Futurist, Ray Kurzweil said, “The law of accelerating returns means technology eventually will be a million more times powerful than it is today and cause profound transformation.” His 2005 book, The Singularity is Near, inspired the school’s name.
If people can’t wrap their brains around what lies ahead, society could be overwhelmed by the upheaval, said technology forecaster Paul Saffo, who will be part of Singular University’s faculty.
“One of our greatest challenges is to get people to anticipate the consequences of our inventions and how they can upset the apple cart,” Saffo said.
Kurzweil initiated discussions about the school two years ago, when he approached Peter Diamandis, who chairs the X Prize Foundation, an organization that fosters innovation in bringing about radical breakthroughs for the benefit of humanity. Kurzeil will be the school’s chancellor.
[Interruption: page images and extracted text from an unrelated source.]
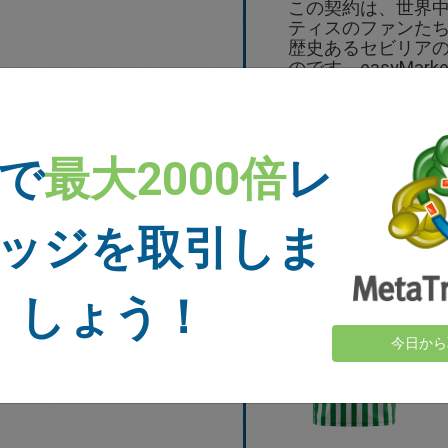
この契約は、世界中
ティスのファンたち)
歴史あるセビリア
のです。easyMarke
Antoniades
ップについて発表
しました。
 で
最大2000倍
レ
プレスカンファレ
プレスリリース
ッジを取引しま
しょう！
今日から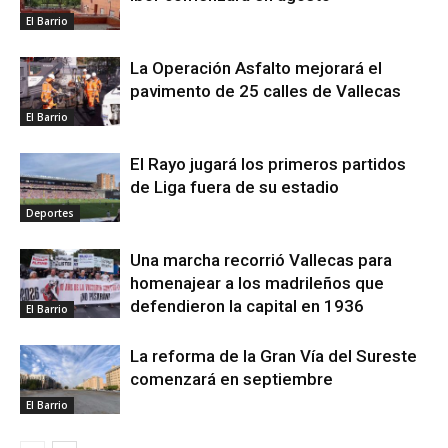
El Barrio
La Operación Asfalto mejorará el
pavimento de 25 calles de Vallecas
El Barrio
El Rayo jugará los primeros partidos
de Liga fuera de su estadio
Deportes
Una marcha recorrió Vallecas para
homenajear a los madrileños que
defendieron la capital en 1936
El Barrio
La reforma de la Gran Vía del Sureste
comenzará en septiembre
El Barrio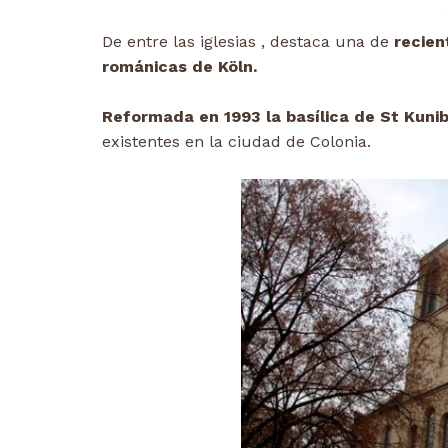
De entre las iglesias , destaca una de
recien
románicas de Köln.
Reformada en 1993 la basílica de St Kuni
existentes en la ciudad de Colonia.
The school has been funded, in part, by an initial contribution of $250,000 from Google. It’s tuition will be heafty, $25,000, but will also be aimed at the brightest students who “have an interest in addressing big issues,” Diamandis said.
The first three weeks will be spent in the immersive study of ten fields, including computing, biotechnology, artificial intelligence, energy, law, and finance. The next three will be spent concentrating on one of the fields, and the final three will be devoted to a special project. The school will also offer ten- and three-day programs aimed at corporate executives and other professionals.
The challenges of a recession asside, Diamandis is betting that,
..technology can help heal the economy by hatching breakthroughs that will generate new jobs and create more wealth.
“If anything, this kind of university is needed more than ever right now,” he said. “We expect the next generation of multibillion-dollar companies to come out this university.”